I’m keeping my eye on Sahyouni v. Mamisch, Case No. C-372/16, a case in the EU Court of Justice. The husband and the wife, both Syrian nationals by birth, were married in an Islamic court in Homs, Syria in 1999. They moved to Germany, and both were German citizens. In 2013, the husband divorced the wife by making the appropriate declaration in the Islamic court in Latakia, Syria, and the court approved the divorce. Shortly thereafter, the wife signed a document acknowledging she had received the amount due to her under the Islamic marriage contract and releasing the husband from further obligation. The husband then sought recognition of the judgment in Germany. The Oberlandesgericht München recognized the divorce and denied the wife’s request to set the decision aside. The wife appealed, and the court referred questions to the EU Court of Justice about the interpretation of Regulation 1259/2010, the Rome III regulation. (Of course, Rome III does not apply directly, as Syrian is not an EU state. I won’t address that point further except to say that the Advocate General nevertheless felt it important to consider the interpretation of Rome III).

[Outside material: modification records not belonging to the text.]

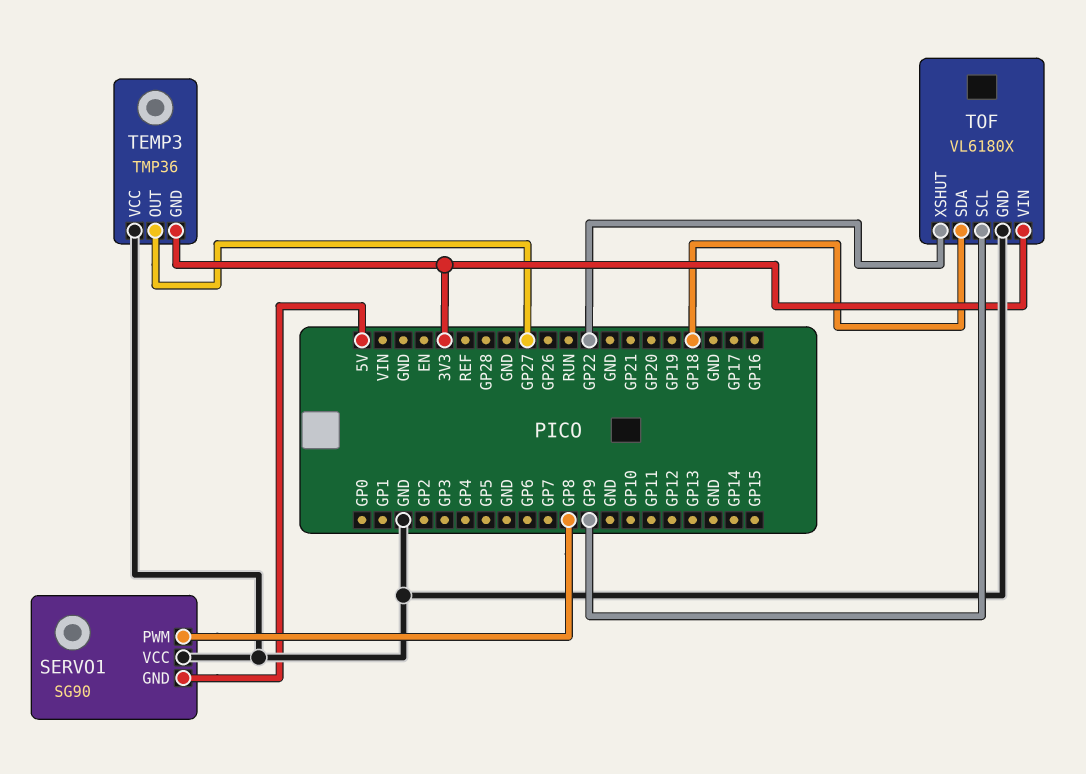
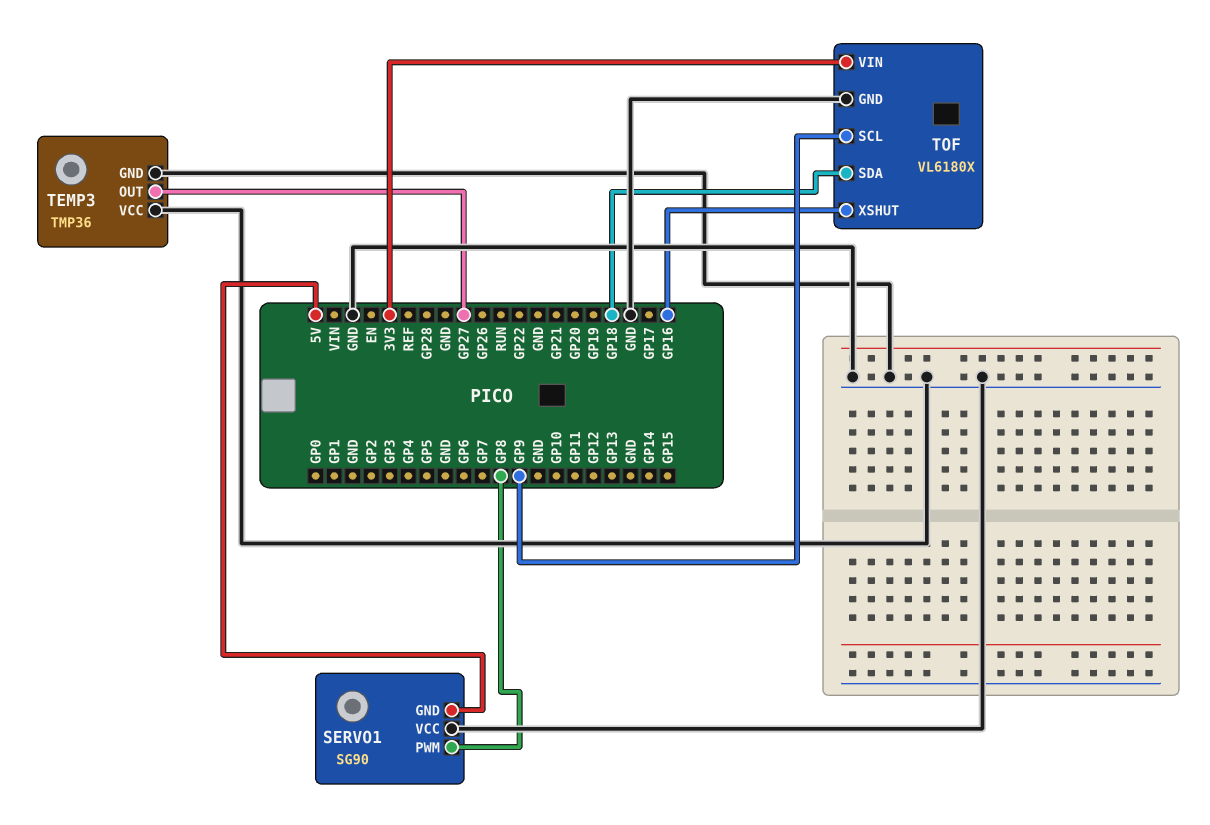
TEMP3 pin GND: 3V3 -> GND
TOF pin XSHUT: GP22 -> GP16

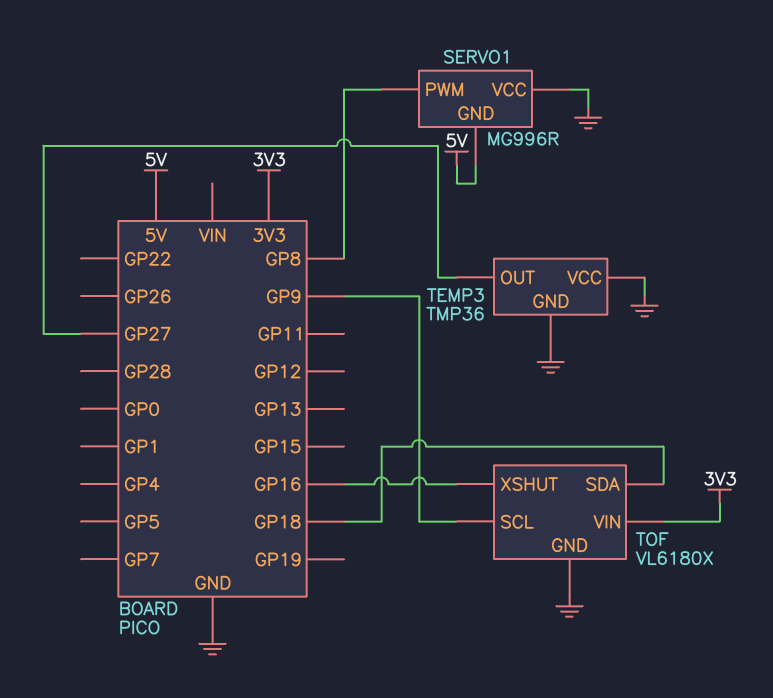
SERVO1: SG90 -> MG996R

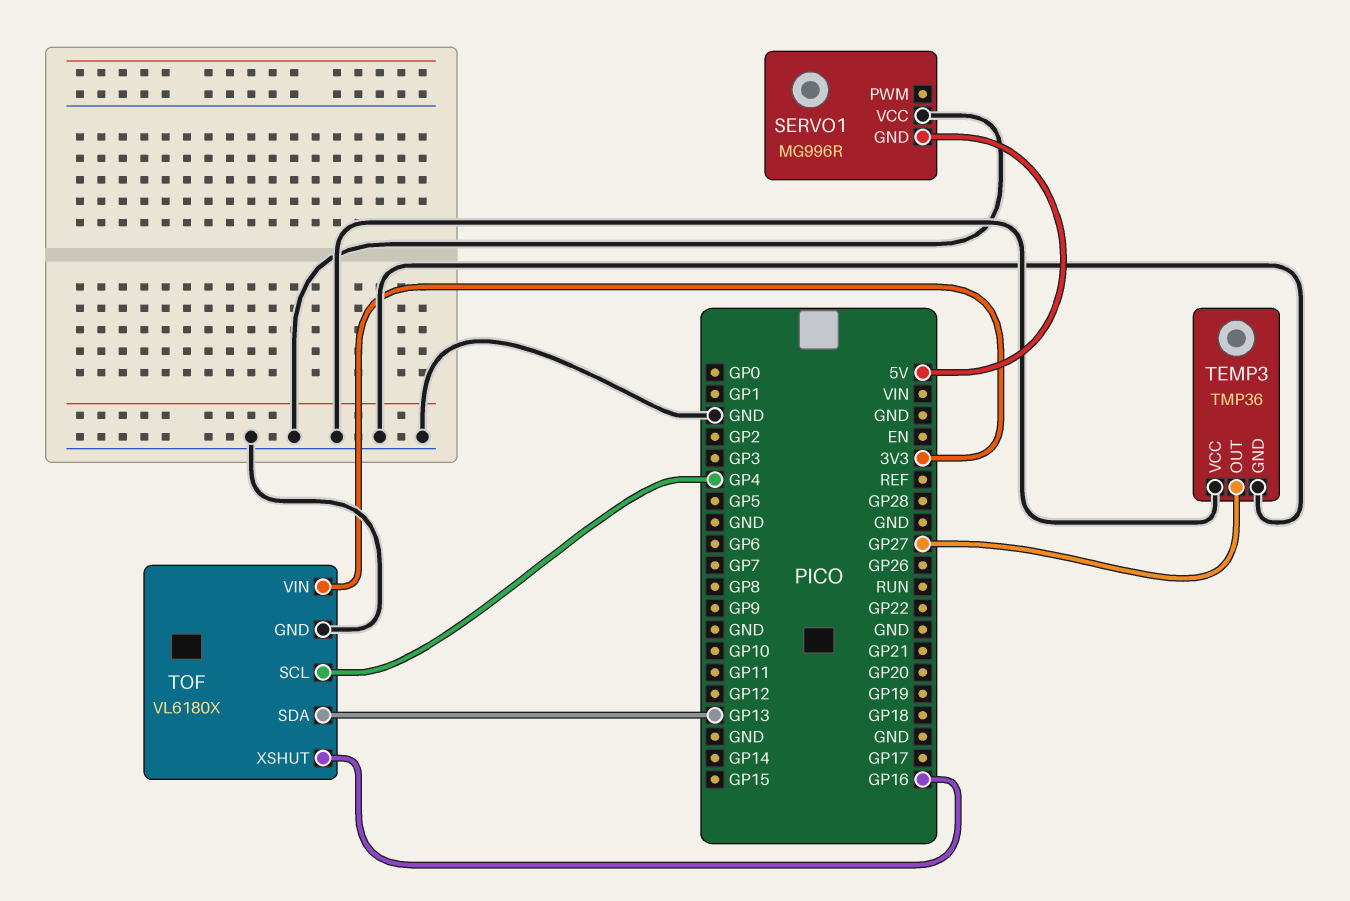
SERVO1 pin PWM: GP8 -> none
TOF pin SCL: GP9 -> GP4
TOF pin SDA: GP18 -> GP13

The case came to my attention because of news reports that the Advocate General had given an opinion to the Court on the matter.1 The AG came to two interesting conclusions. First, he concluded that Rome III does not apply to require the recognition divorces that are obtained by the unilateral action of one party, even if registered by a religious court, rather than declared on the basis of a decision of a court or other public authority. But even if the divorce were within the scope of the regulation, EU member states bound by Rome III would not be required to recognize a divorce where the access the foreign law provides to divorce discriminates on the basis of sex. He viewed this discrimination as so beyond the pale that no case-by-case consideration would be necessary and the consent of the wife to the divorce should not matter, either.

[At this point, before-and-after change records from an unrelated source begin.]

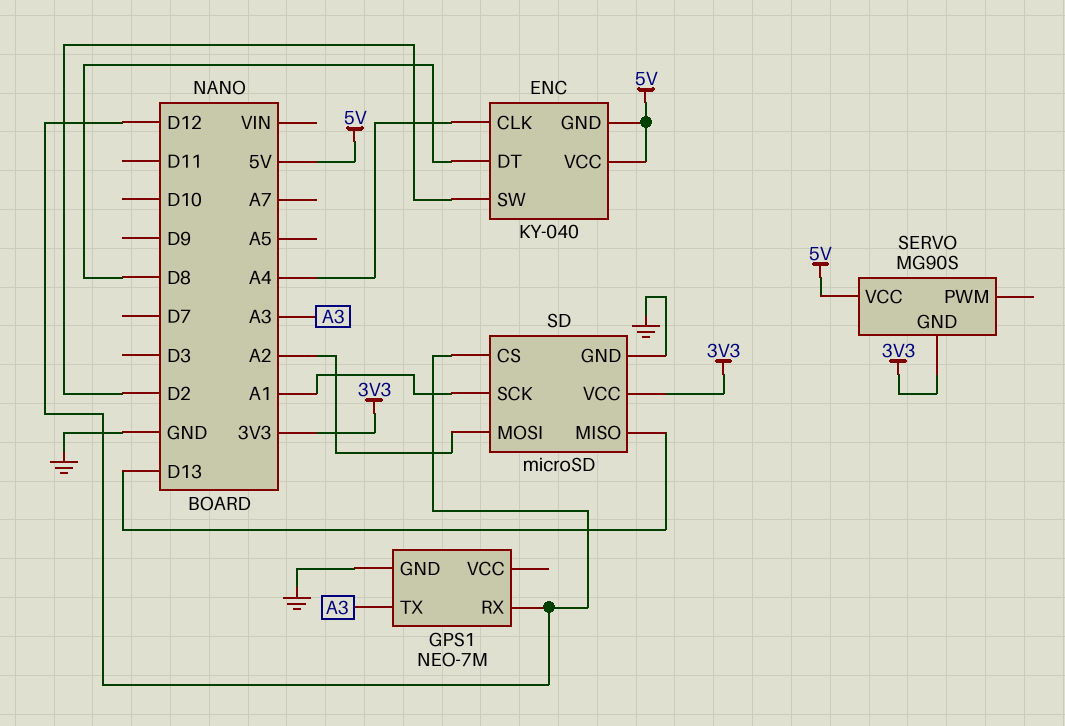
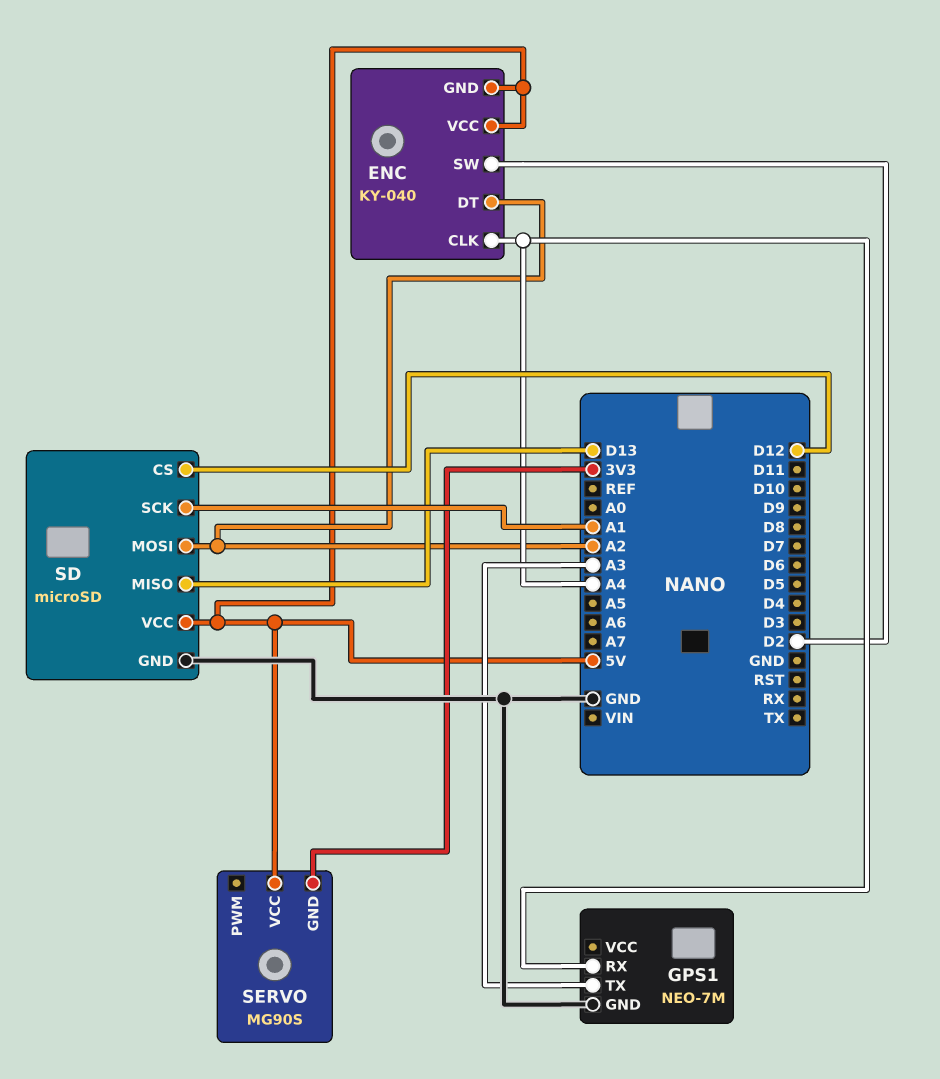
ENC pin DT: D8 -> A2
GPS1 pin RX: D12 -> A4
SD pin VCC: 3V3 -> 5V

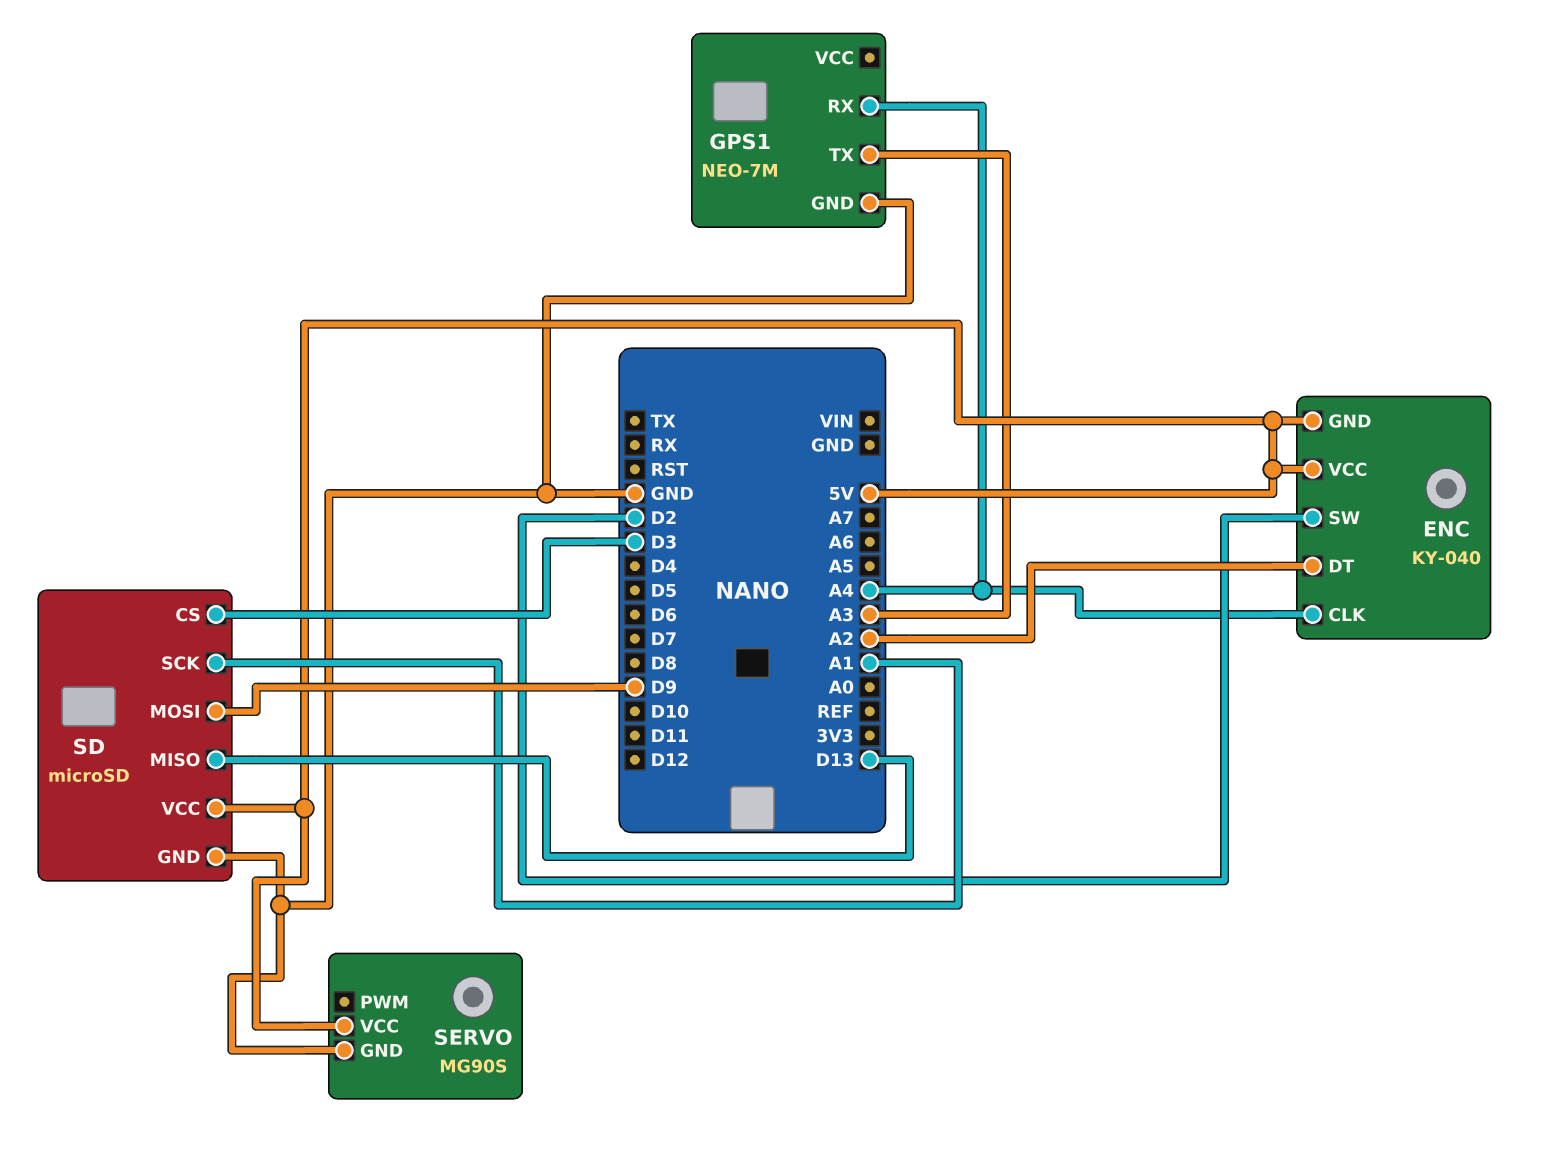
SD pin CS: D12 -> D3
SD pin MOSI: A2 -> D9
SERVO pin GND: 3V3 -> GND

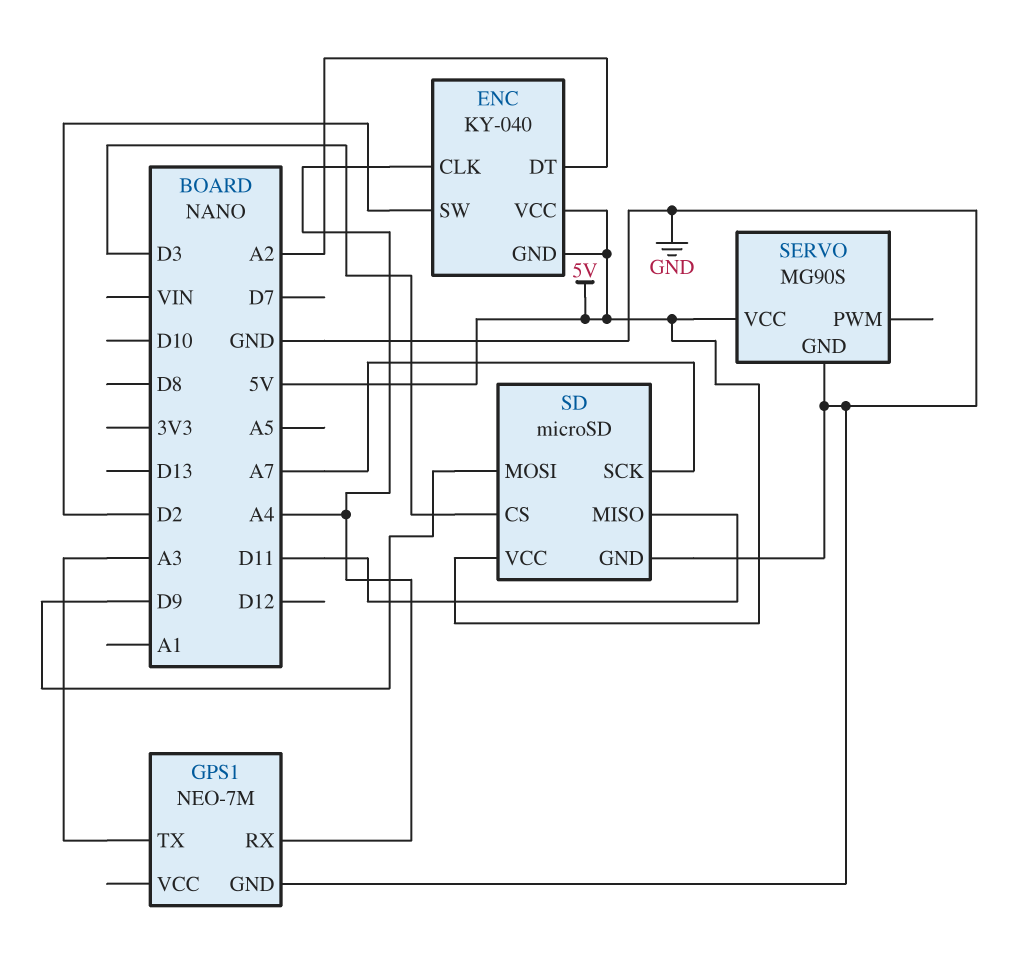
SD pin MISO: D13 -> D11
SD pin SCK: A1 -> A7

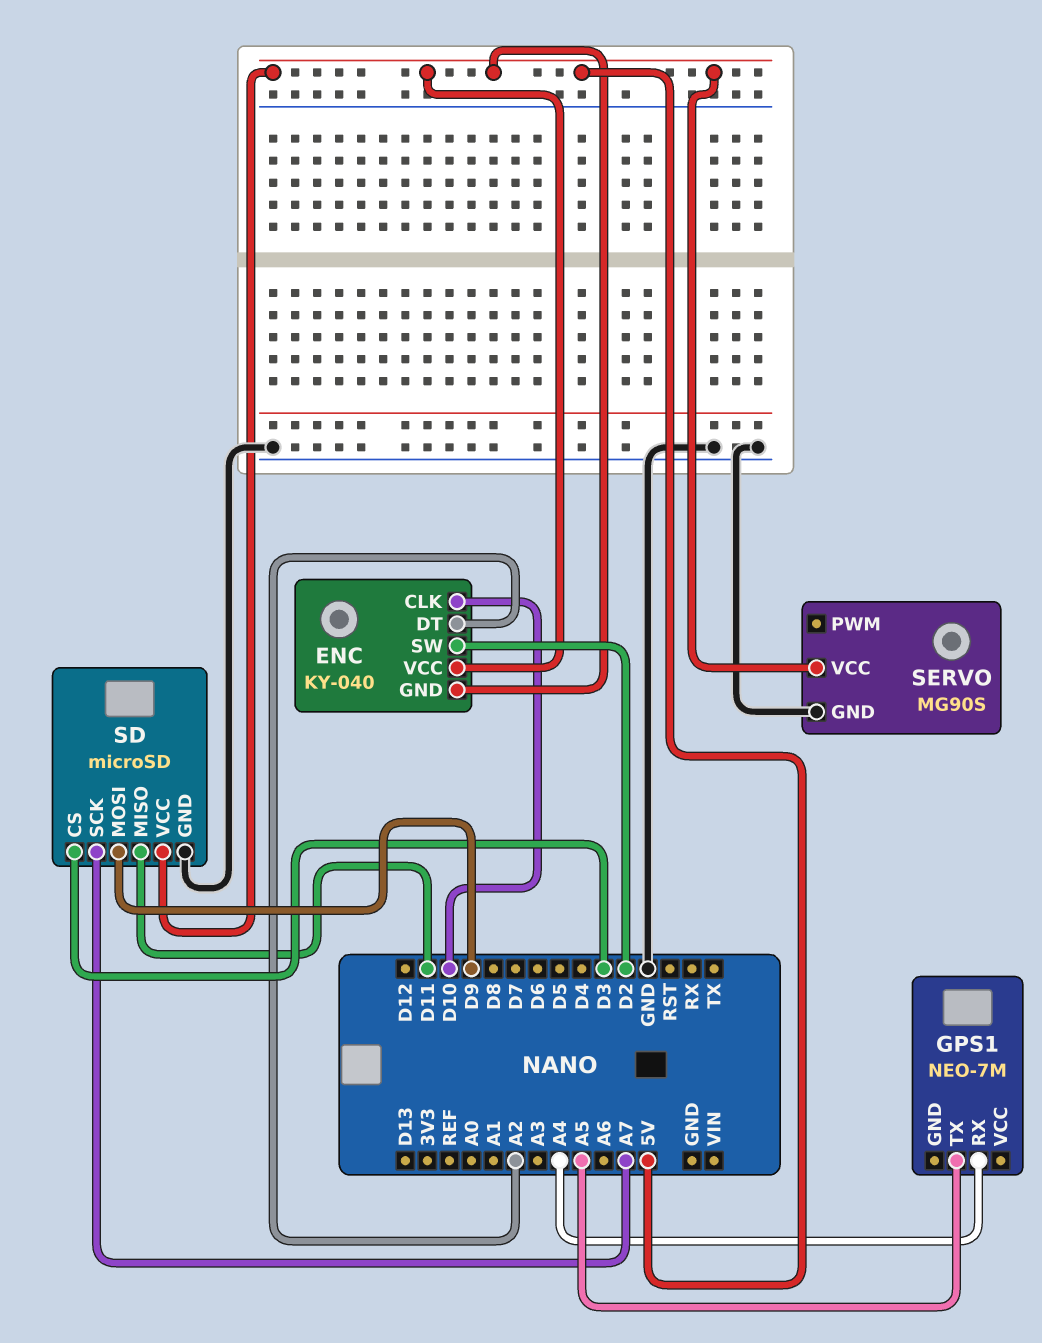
ENC pin CLK: A4 -> D10
GPS1 pin GND: GND -> none
GPS1 pin TX: A3 -> A5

The Court may or may not adopt the AG’s reasoning, so there’s not much to say now. I don’t know enough about Syria to know whether the first part of the AG’s decision makes sense: I wonder whether, in Syria, there were non-Islamic options for divorce available to Muslims in the country. If not, is it really sensible to point to the use of a religious court and religious law that gives the power of divorce to the husband as a reason for non-recognition? I also think the second part of the decision is fairly extreme. Is it really sensible to disallow recognition of Islamic divorce on a categorical basis even if, in a particular case, it’s clear that the wife consented? Imagine that the validity of the divorce became relevant to decide some legal question in Germany about inheritance, or bigamy, or adultery, or whatever. Do we really want to say that the answer to all those questions has to start from the premise that the marriage still exists?
But these are just questions. There will be more to say after the court decides, and of course experts in EU law (which I plainly am not) may have more insights, too.